Published: 26 September 2011

Abstract

Background

With nearly 1,100 species, the fish family Characidae represents more than half of the species of Characiformes, and is a key component of Neotropical freshwater ecosystems. The composition, phylogeny, and classification of Characidae is currently uncertain, despite significant efforts based on analysis of morphological and molecular data. No consensus about the monophyly of this group or its position within the order Characiformes has been reached, challenged by the fact that many key studies to date have non-overlapping taxonomic representation and focus only on subsets of this diversity.

Results

In the present study we propose a new definition of the family Characidae and a hypothesis of relationships for the Characiformes based on phylogenetic analysis of DNA sequences of two mitochondrial and three nuclear genes (4,680 base pairs). The sequences were obtained from 211 samples representing 166 genera distributed among all 18 recognized families in the order Characiformes, all 14 recognized subfamilies in the Characidae, plus 56 of the genera so far considered incertae sedis in the Characidae. The phylogeny obtained is robust, with most lineages significantly supported by posterior probabilities in Bayesian analysis, and high bootstrap values from maximum likelihood and parsimony analyses.

Conclusion

A monophyletic assemblage strongly supported in all our phylogenetic analysis is herein defined as the Characidae and includes the characiform species lacking a supraorbital bone and with a derived position of the emergence of the hyoid artery from the anterior ceratohyal.

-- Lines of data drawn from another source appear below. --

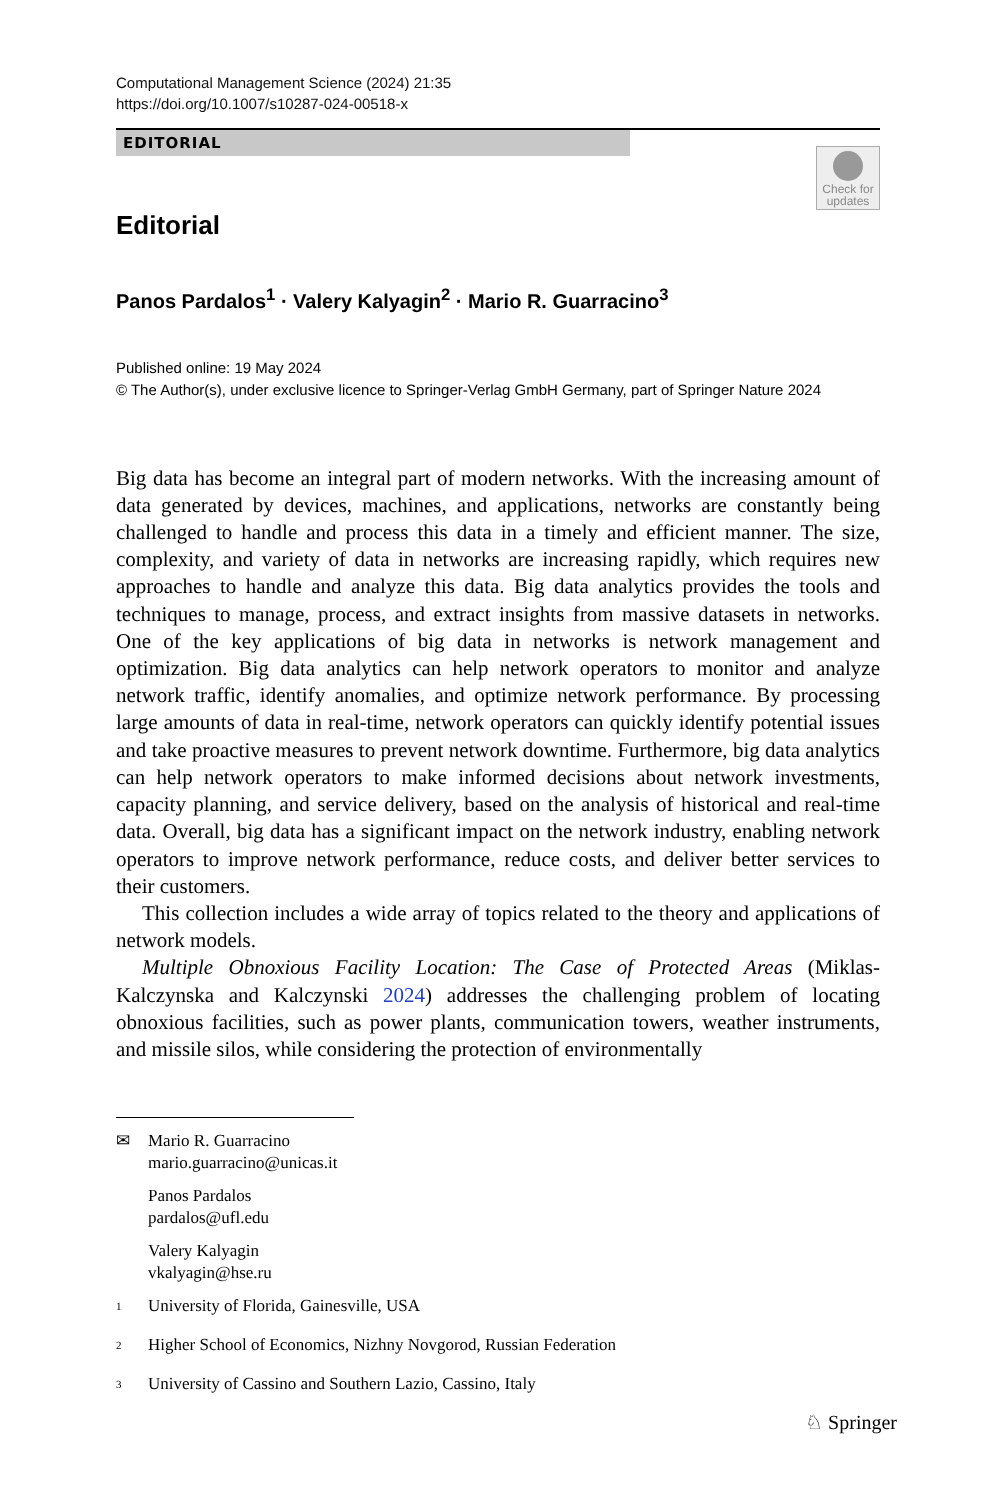Computational Management Science (2024) 21:35
https://doi.org/10.1007/s10287-024-00518-x
EDITORIAL
Check for updates
Editorial
Panos Pardalos<sup>1</sup> · Valery Kalyagin<sup>2</sup> · Mario R. Guarracino<sup>3</sup>
Published online: 19 May 2024
© The Author(s), under exclusive licence to Springer-Verlag GmbH Germany, part of Springer Nature 2024
Big data has become an integral part of modern networks. With the increasing amount of data generated by devices, machines, and applications, networks are constantly being challenged to handle and process this data in a timely and efficient manner. The size, complexity, and variety of data in networks are increasing rapidly, which requires new approaches to handle and analyze this data. Big data analytics provides the tools and techniques to manage, process, and extract insights from massive datasets in networks. One of the key applications of big data in networks is network management and optimization. Big data analytics can help network operators to monitor and analyze network traffic, identify anomalies, and optimize network performance. By processing large amounts of data in real-time, network operators can quickly identify potential issues and take proactive measures to prevent network downtime. Furthermore, big data analytics can help network operators to make informed decisions about network investments, capacity planning, and service delivery, based on the analysis of historical and real-time data. Overall, big data has a significant impact on the network industry, enabling network operators to improve network performance, reduce costs, and deliver better services to their customers.
This collection includes a wide array of topics related to the theory and applications of network models.
Multiple Obnoxious Facility Location: The Case of Protected Areas (Miklas-Kalczynska and Kalczynski 2024) addresses the challenging problem of locating obnoxious facilities, such as power plants, communication towers, weather instruments, and missile silos, while considering the protection of environmentally
✉ Mario R. Guarracino
mario.guarracino@unicas.it
Panos Pardalos
pardalos@ufl.edu
Valery Kalyagin
vkalyagin@hse.ru
1 University of Florida, Gainesville, USA
2 Higher School of Economics, Nizhny Novgorod, Russian Federation
3 University of Cassino and Southern Lazio, Cassino, Italy
♘ Springer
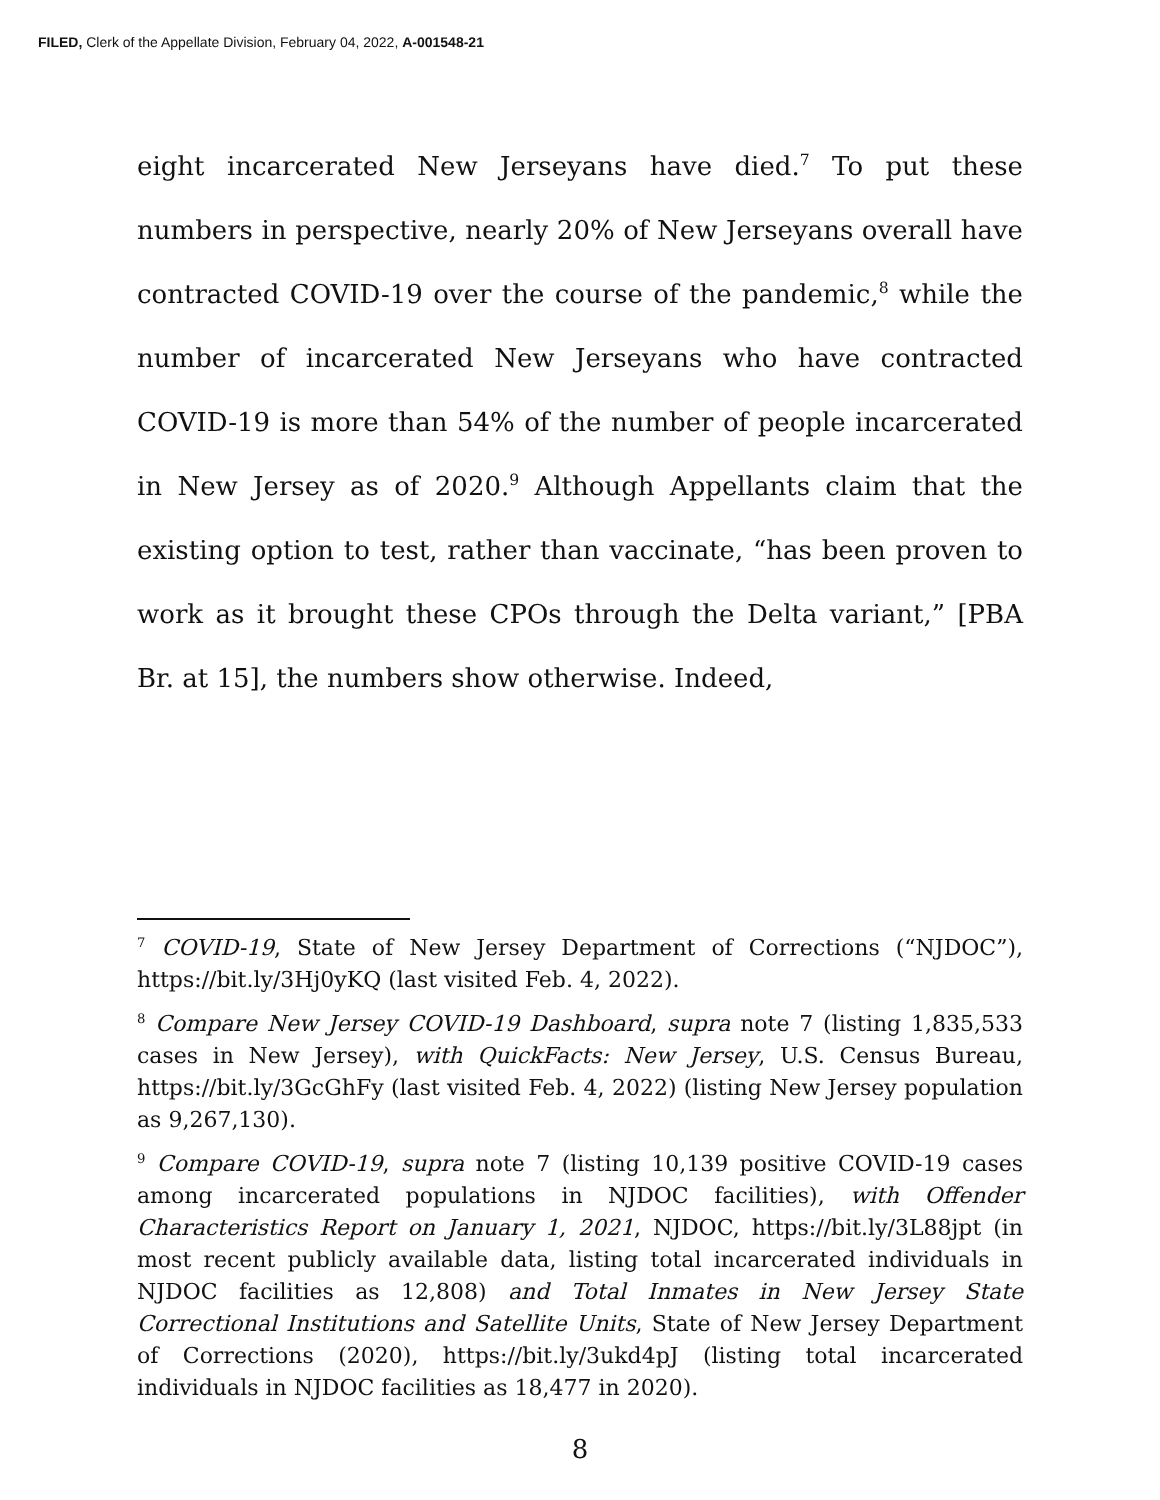FILED, Clerk of the Appellate Division, February 04, 2022, A-001548-21
eight incarcerated New Jerseyans have died.<sup>7</sup> To put these numbers in perspective, nearly 20% of New Jerseyans overall have contracted COVID-19 over the course of the pandemic,<sup>8</sup> while the number of incarcerated New Jerseyans who have contracted COVID-19 is more than 54% of the number of people incarcerated in New Jersey as of 2020.<sup>9</sup> Although Appellants claim that the existing option to test, rather than vaccinate, “has been proven to work as it brought these CPOs through the Delta variant,” [PBA Br. at 15], the numbers show otherwise. Indeed,
<sup>7</sup> COVID-19, State of New Jersey Department of Corrections (“NJDOC”), https://bit.ly/3Hj0yKQ (last visited Feb. 4, 2022).
<sup>8</sup> Compare New Jersey COVID-19 Dashboard, supra note 7 (listing 1,835,533 cases in New Jersey), with QuickFacts: New Jersey, U.S. Census Bureau, https://bit.ly/3GcGhFy (last visited Feb. 4, 2022) (listing New Jersey population as 9,267,130).
<sup>9</sup> Compare COVID-19, supra note 7 (listing 10,139 positive COVID-19 cases among incarcerated populations in NJDOC facilities), with Offender Characteristics Report on January 1, 2021, NJDOC, https://bit.ly/3L88jpt (in most recent publicly available data, listing total incarcerated individuals in NJDOC facilities as 12,808) and Total Inmates in New Jersey State Correctional Institutions and Satellite Units, State of New Jersey Department of Corrections (2020), https://bit.ly/3ukd4pJ (listing total incarcerated individuals in NJDOC facilities as 18,477 in 2020).
8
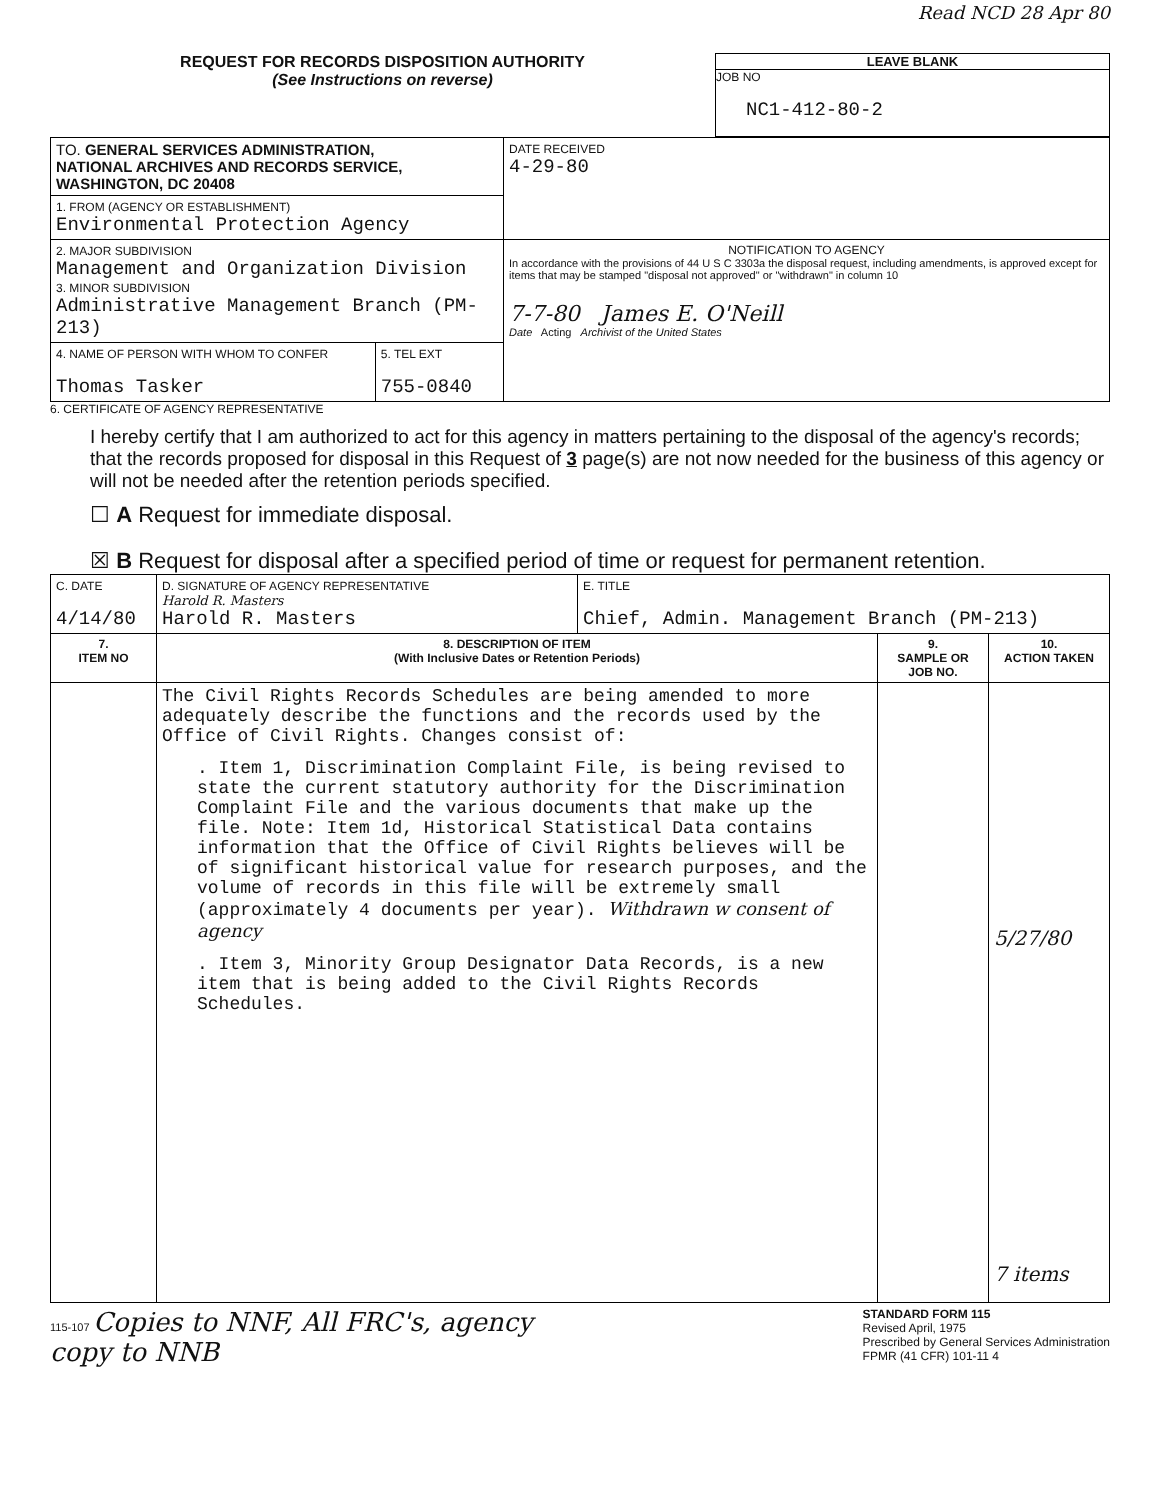Read NCD 28 Apr 80
REQUEST FOR RECORDS DISPOSITION AUTHORITY
(See Instructions on reverse)
LEAVE BLANK
JOB NO
NC1-412-80-2
| TO. GENERAL SERVICES ADMINISTRATION, NATIONAL ARCHIVES AND RECORDS SERVICE, WASHINGTON, DC 20408 | | DATE RECEIVED 4-29-80 |
| 1. FROM (AGENCY OR ESTABLISHMENT) Environmental Protection Agency | | |
| 2. MAJOR SUBDIVISION Management and Organization Division 3. MINOR SUBDIVISION Administrative Management Branch (PM-213) | | NOTIFICATION TO AGENCY In accordance with the provisions of 44 U S C 3303a the disposal request, including amendments, is approved except for items that may be stamped "disposal not approved" or "withdrawn" in column 10 7-7-80 James E. O'Neill Date Acting Archivist of the United States |
| 4. NAME OF PERSON WITH WHOM TO CONFER Thomas Tasker | 5. TEL EXT 755-0840 | |
6. CERTIFICATE OF AGENCY REPRESENTATIVE
I hereby certify that I am authorized to act for this agency in matters pertaining to the disposal of the agency's records; that the records proposed for disposal in this Request of 3 page(s) are not now needed for the business of this agency or will not be needed after the retention periods specified.
☐ A Request for immediate disposal.
☒ B Request for disposal after a specified period of time or request for permanent retention.
| C. DATE 4/14/80 | D. SIGNATURE OF AGENCY REPRESENTATIVE Harold R. Masters Harold R. Masters | E. TITLE Chief, Admin. Management Branch (PM-213) | | |
| 7. ITEM NO | 8. DESCRIPTION OF ITEM (With Inclusive Dates or Retention Periods) | | 9. SAMPLE OR JOB NO. | 10. ACTION TAKEN |
| | The Civil Rights Records Schedules are being amended to more adequately describe the functions and the records used by the Office of Civil Rights. Changes consist of: . Item 1, Discrimination Complaint File, is being revised to state the current statutory authority for the Discrimination Complaint File and the various documents that make up the file. Note: Item 1d, Historical Statistical Data contains information that the Office of Civil Rights believes will be of significant historical value for research purposes, and the volume of records in this file will be extremely small (approximately 4 documents per year). Withdrawn w consent of agency . Item 3, Minority Group Designator Data Records, is a new item that is being added to the Civil Rights Records Schedules. | | | 5/27/80 7 items |
115-107 Copies to NNF, All FRC's, agency
copy to NNB
STANDARD FORM 115
Revised April, 1975
Prescribed by General Services Administration
FPMR (41 CFR) 101-11 4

To recognize this and several other monophyletic groups within characiforms we propose changes in the limits of several families to facilitate future studies in the Characiformes and particularly the Characidae. This work presents a new phylogenetic framework for a speciose and morphologically diverse group of freshwater fishes of significant ecological and evolutionary importance across the Neotropics and portions of Africa.